What the task asks: Duplicate everything from the start of the records down to the line containing "In reality, they", including both ends.

Collected data:
☆ ☆ ☆

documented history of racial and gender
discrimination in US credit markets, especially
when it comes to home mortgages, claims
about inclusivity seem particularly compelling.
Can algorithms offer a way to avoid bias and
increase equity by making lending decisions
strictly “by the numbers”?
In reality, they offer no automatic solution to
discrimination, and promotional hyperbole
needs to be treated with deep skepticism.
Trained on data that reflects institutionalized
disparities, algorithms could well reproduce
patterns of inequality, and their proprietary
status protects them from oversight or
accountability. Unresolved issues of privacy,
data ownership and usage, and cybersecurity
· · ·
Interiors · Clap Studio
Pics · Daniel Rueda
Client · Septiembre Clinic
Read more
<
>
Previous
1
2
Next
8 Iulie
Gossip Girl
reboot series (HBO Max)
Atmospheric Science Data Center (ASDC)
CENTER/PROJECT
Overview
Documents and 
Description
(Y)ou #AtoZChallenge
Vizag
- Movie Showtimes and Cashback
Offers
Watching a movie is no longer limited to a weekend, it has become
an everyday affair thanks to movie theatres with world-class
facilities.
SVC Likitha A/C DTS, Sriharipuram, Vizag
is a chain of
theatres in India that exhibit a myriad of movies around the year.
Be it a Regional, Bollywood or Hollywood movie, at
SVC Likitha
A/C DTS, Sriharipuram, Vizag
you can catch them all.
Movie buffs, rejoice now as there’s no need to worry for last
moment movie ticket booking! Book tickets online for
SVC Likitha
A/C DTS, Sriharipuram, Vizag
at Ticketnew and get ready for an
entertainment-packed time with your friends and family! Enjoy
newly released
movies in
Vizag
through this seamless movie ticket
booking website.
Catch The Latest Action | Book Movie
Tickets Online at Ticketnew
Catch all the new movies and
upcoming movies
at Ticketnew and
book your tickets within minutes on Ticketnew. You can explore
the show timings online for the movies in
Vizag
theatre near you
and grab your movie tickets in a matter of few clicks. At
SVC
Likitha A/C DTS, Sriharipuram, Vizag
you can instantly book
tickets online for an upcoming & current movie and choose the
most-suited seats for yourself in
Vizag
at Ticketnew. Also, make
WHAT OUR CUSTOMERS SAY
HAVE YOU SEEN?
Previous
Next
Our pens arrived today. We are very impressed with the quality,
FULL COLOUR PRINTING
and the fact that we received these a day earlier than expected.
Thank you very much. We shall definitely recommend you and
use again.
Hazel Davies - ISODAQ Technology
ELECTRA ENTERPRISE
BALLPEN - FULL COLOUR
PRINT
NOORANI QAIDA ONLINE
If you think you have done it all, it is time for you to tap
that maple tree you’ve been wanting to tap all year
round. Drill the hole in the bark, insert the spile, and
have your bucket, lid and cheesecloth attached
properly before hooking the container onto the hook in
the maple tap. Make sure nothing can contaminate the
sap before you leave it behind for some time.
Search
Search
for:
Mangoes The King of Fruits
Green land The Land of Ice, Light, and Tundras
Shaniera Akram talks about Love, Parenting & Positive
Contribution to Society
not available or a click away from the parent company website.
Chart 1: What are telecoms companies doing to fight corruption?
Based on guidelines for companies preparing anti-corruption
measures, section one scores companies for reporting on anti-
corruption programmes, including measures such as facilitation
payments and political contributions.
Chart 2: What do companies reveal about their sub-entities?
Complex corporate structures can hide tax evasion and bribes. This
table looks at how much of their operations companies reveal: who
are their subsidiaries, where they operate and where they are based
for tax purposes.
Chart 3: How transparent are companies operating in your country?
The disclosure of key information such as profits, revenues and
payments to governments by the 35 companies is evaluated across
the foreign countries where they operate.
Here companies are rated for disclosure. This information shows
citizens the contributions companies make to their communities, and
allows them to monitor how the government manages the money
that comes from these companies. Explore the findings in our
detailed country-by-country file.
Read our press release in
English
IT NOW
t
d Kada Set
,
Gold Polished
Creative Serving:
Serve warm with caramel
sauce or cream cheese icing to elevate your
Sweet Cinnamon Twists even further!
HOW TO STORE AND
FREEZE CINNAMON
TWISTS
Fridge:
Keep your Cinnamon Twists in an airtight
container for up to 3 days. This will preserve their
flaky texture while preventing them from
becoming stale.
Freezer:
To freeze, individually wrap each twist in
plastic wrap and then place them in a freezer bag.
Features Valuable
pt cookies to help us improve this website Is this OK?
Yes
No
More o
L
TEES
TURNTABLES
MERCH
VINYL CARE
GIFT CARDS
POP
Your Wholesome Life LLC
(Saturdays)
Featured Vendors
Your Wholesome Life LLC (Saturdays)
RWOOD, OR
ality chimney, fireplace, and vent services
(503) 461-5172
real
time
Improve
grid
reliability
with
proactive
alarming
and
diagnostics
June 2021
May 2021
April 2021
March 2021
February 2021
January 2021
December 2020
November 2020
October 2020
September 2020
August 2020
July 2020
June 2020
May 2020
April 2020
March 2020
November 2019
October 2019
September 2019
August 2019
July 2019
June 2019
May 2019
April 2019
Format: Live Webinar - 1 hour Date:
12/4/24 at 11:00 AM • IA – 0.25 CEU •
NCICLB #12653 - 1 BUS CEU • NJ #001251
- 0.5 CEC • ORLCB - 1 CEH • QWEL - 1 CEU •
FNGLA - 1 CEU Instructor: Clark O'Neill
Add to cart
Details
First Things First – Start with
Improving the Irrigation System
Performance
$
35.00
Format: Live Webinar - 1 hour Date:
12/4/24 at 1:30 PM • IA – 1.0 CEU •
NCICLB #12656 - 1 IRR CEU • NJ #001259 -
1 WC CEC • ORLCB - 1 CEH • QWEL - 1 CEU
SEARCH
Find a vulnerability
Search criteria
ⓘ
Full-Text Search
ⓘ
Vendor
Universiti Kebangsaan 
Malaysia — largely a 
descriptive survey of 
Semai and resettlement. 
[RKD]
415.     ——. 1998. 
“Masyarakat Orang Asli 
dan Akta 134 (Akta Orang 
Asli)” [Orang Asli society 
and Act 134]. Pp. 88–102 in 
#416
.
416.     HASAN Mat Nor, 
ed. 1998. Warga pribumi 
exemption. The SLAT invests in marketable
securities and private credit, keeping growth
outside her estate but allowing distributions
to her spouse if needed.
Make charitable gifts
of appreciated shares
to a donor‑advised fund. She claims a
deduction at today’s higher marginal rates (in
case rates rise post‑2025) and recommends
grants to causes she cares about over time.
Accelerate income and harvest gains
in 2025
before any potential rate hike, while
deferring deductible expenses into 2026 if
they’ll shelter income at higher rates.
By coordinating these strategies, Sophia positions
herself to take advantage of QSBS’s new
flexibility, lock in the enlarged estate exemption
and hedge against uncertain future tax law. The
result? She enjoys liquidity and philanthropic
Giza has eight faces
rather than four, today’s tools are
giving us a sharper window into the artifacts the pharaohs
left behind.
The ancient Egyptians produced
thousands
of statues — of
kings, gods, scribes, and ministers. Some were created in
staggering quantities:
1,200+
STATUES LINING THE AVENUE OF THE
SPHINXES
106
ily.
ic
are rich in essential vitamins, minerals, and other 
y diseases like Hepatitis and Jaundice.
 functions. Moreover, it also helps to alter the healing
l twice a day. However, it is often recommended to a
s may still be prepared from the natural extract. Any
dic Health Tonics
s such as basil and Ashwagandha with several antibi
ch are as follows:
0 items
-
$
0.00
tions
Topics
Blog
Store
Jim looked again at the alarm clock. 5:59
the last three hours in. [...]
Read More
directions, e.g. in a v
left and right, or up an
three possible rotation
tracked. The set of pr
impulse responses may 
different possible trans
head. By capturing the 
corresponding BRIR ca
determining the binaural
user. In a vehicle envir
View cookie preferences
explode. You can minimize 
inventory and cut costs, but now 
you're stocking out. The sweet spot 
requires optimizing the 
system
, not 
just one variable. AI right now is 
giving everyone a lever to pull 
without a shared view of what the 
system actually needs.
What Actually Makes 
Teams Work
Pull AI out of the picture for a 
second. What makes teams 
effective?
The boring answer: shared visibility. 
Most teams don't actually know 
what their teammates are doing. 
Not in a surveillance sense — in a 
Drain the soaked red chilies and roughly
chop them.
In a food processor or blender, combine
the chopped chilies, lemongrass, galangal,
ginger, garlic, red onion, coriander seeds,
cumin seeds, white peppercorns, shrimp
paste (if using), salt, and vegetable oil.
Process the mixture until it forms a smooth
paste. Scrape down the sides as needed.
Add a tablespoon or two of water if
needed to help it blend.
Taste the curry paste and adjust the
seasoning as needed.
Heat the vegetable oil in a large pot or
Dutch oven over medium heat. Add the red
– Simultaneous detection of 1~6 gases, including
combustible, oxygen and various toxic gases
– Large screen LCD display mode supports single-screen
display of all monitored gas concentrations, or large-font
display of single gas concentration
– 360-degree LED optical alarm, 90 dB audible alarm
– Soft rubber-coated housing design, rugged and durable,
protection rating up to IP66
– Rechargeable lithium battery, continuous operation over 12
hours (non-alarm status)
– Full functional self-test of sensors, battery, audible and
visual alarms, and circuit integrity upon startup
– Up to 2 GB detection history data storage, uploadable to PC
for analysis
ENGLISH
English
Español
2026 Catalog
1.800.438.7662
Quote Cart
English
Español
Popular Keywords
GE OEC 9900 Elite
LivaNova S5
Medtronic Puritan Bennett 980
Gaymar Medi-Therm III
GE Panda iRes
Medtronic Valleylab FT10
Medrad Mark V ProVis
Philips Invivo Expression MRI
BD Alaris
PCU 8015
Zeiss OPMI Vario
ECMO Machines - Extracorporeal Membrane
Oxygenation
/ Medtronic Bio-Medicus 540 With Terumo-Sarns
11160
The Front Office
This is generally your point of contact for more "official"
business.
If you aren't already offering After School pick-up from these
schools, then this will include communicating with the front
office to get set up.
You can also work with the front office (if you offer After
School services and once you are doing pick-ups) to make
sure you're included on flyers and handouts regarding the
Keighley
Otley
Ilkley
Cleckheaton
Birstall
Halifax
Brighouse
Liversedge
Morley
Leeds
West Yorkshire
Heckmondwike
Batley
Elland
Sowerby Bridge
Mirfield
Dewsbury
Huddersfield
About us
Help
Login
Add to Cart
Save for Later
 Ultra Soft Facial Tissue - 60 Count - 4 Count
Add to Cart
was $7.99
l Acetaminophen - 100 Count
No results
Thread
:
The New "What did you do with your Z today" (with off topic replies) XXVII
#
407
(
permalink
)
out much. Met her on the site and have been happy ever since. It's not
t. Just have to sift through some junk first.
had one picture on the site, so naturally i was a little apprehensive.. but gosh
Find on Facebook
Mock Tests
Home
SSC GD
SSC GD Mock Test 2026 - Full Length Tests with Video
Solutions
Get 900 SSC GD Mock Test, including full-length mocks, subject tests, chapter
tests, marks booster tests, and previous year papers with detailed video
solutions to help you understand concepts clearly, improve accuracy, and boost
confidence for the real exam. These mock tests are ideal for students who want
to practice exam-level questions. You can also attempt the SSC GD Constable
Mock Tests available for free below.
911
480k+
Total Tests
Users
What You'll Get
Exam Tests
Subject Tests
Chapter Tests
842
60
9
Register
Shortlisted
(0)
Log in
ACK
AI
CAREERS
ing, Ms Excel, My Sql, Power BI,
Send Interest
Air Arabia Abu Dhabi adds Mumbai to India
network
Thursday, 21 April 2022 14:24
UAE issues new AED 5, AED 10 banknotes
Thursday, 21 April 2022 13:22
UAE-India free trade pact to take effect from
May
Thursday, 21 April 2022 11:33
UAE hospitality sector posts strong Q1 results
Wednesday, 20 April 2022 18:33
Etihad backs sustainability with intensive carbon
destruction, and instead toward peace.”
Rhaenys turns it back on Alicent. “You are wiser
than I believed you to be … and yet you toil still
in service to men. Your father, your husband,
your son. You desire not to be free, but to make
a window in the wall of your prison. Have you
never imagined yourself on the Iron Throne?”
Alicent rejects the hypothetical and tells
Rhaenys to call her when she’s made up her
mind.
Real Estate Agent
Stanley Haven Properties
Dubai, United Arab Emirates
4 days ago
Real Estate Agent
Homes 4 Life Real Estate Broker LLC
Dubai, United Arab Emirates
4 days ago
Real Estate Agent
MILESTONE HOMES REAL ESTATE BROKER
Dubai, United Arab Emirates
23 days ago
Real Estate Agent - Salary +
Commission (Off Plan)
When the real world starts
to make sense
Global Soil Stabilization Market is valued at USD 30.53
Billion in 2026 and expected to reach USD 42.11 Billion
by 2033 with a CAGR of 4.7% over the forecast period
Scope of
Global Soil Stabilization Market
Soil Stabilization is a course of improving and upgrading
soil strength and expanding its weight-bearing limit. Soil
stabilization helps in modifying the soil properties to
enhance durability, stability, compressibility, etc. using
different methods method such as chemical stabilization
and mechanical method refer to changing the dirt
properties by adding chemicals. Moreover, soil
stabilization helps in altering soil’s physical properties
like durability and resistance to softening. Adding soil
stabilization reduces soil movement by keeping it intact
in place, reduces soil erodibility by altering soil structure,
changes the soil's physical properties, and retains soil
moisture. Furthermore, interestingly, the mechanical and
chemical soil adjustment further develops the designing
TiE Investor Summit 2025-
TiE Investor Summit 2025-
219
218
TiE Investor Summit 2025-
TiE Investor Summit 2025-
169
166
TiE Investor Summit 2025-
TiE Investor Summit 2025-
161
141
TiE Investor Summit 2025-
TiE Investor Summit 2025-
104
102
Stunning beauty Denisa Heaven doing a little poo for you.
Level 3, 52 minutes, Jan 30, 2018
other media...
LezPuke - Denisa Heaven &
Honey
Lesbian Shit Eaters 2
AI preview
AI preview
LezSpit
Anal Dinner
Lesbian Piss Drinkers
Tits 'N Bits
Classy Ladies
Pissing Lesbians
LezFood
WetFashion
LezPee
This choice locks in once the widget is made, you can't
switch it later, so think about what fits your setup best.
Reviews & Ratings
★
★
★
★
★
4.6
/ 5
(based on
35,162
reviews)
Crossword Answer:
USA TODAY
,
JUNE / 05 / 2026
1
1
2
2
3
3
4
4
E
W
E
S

☆ ☆ ☆

Task answer:
documented history of racial and gender
discrimination in US credit markets, especially
when it comes to home mortgages, claims
about inclusivity seem particularly compelling.
Can algorithms offer a way to avoid bias and
increase equity by making lending decisions
strictly “by the numbers”?
In reality, they offer no automatic solution to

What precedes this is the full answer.